O grupo
de livros reunidos em ‘Mitologias’, que inclui «A Mulher-Sem-Cabeça e o
Homem-do-Mau-Olhado» (2017) e este, representa a estrutura ideológica, simbólica e
narrativa, do universo contemporâneo de Gonçalo M. Tavares. A total liberdade
concedida ao leitor para juntar, interpretar e construir um mundo feito em
peças de um jogo que se inicia muito lá atrás, no universo literário popular (e oral) do imaginário de lobos esfaimados, homens violentos e crianças à deriva.
Aqui, a
fábula começa com uma voraz e enorme avestruz, deriva por lobos e termina
em ratos mortos a tiro. Existe uma tal velocidade que enlouquece por se
concentrar num comboio que poderá transportar o povo inteiro ou aqueles que inutilmente
são marcados pois possuem a cabeça bem perto do chão.
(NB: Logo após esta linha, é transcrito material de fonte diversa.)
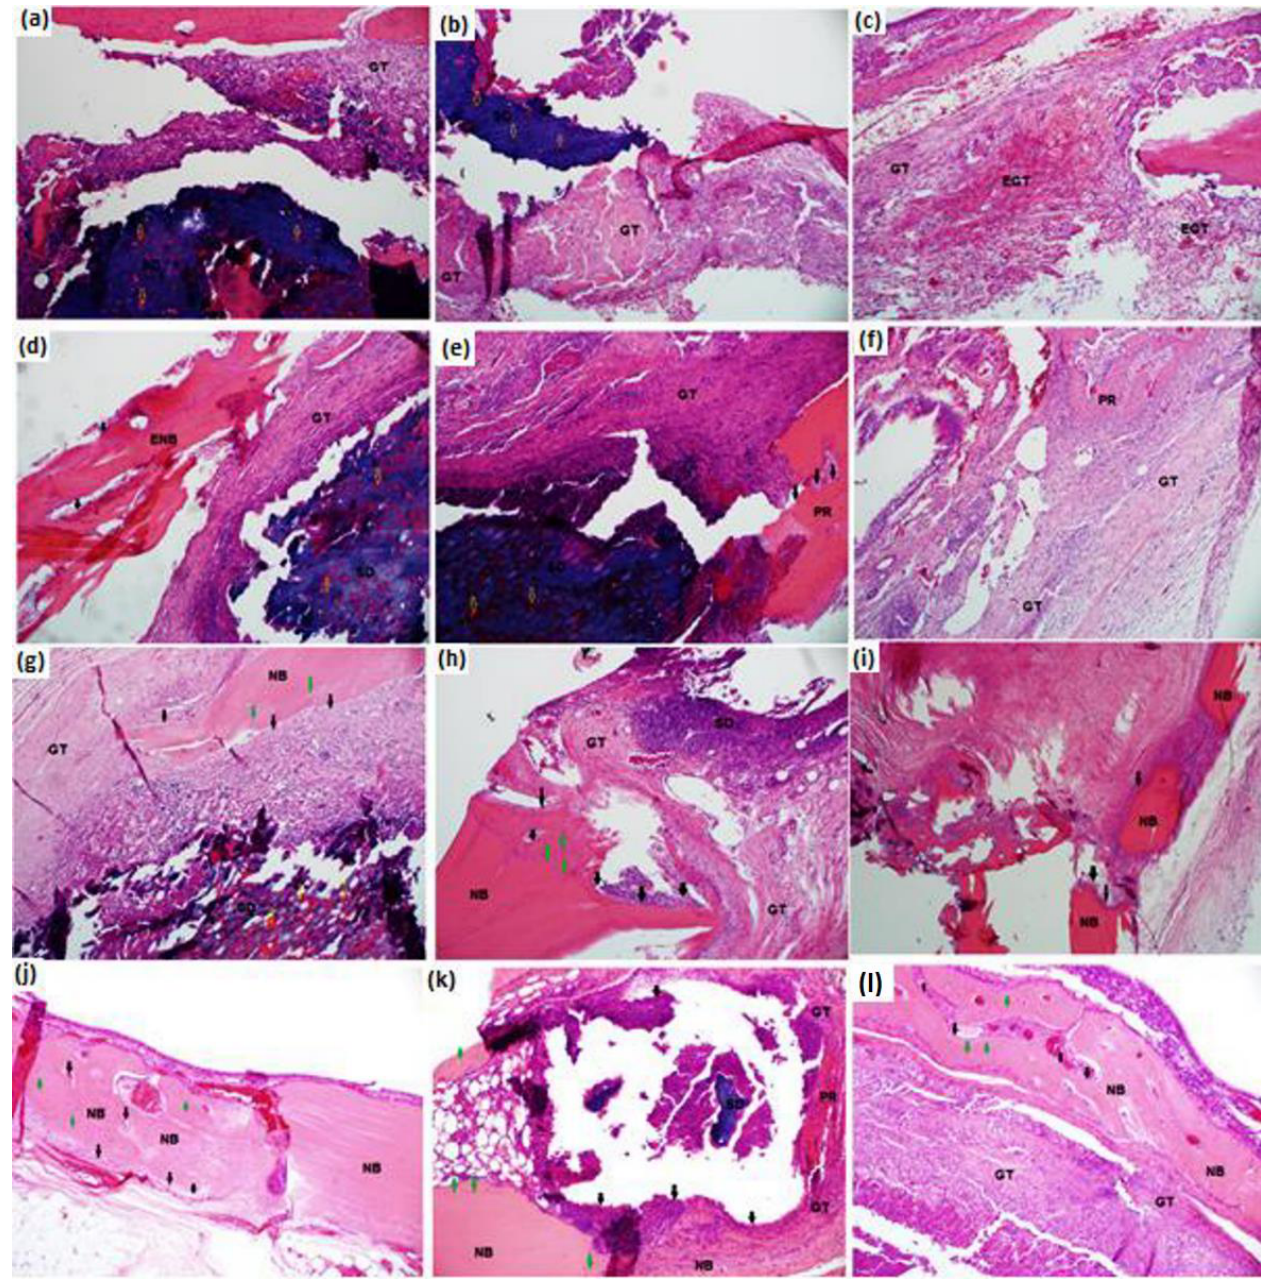
Figure 7. Histological images of ( a ) scaffold with BMP-7, ( b ) scaffold without BMP-7, ( c ) an empty nasal defect at week one postoperative and histological images of ( d ) scaffold with BMP-7, ( e ) scaffold without BMP-7, ( f ) an empty nasal defect at week two postoperative, and histological images of ( g ) scaffold with BMP-7, ( h ) scaffold without BMP-7, ( i ) an empty nasal defect at week 4 postoperative and histological images of the ( j ) scaffold with BMP-7, ( k ) scaffold without BMP-7, ( l ) an empty nasal defect at week 8 postoperative, with H&E staining (×10 magnification): GT = granulation tissue; SD = scaffold mostly represented by the space; yellow arrows = blood vessels within the scaffold, ENB = early new bone development, Black arrows = osteoblast, PR = periosteal reactions, NB = new bone development, Green arrows = osteocytes, Green star = bony spicules.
Notam-se bem. Existe uma
igreja com área de apenas 2,59 metros quadrados e um padre que é lento se visto
de frente e rápido, como um nómada, se olhado pela nuca. Existem quatro irmãozinhos
que perderam uma quinta menina, ainda bebé. Ou será esta última que perdeu antes os
quatro irmãos. Quem andará mais perdido? Questão colocada de modo especial já
em «Uma Menina Está Perdida no Seu Século à Procura do Pai» (2014).
A cada
página, o livro questiona o leitor, refazendo o silogismo, reparando a lógica,
desestabilizando o princípio do paralelismo das linhas do caminho-de-ferro mas
juntando-as mais à frente num sistema cartesiano xx’ / yy’. Um jogo de
cabra-cega contra o da batalha naval. Ainda o jogo das cadeiras: quem ficará de fora? Quem terá os olhos vendados? Um sistema semelhante foi usado no final de «Uma
Viagem à Índia» (2010) para redistribuir a leitura das palavras-chave pelas 10
tabelas-cantos.
Através
destes personagens e situações, mais ilógicas que loucas, poderemos encontrar
todos os temas da obra de Gonçalo M. Tavares, ficando a liberdade de os
interpretar à nossa maneira:
Holocausto.
Doença Mental. Doença Física. Humilhação. Poder. Técnica Controlo. Protecção. Matemática.
Jogo. Medo. Confiança. Crescimento. Morte…
Façamos nós, leitores, a nossa
própria história, pois ela está lá toda e conta connosco. Conta com a nossa diversão e a nossa consciência.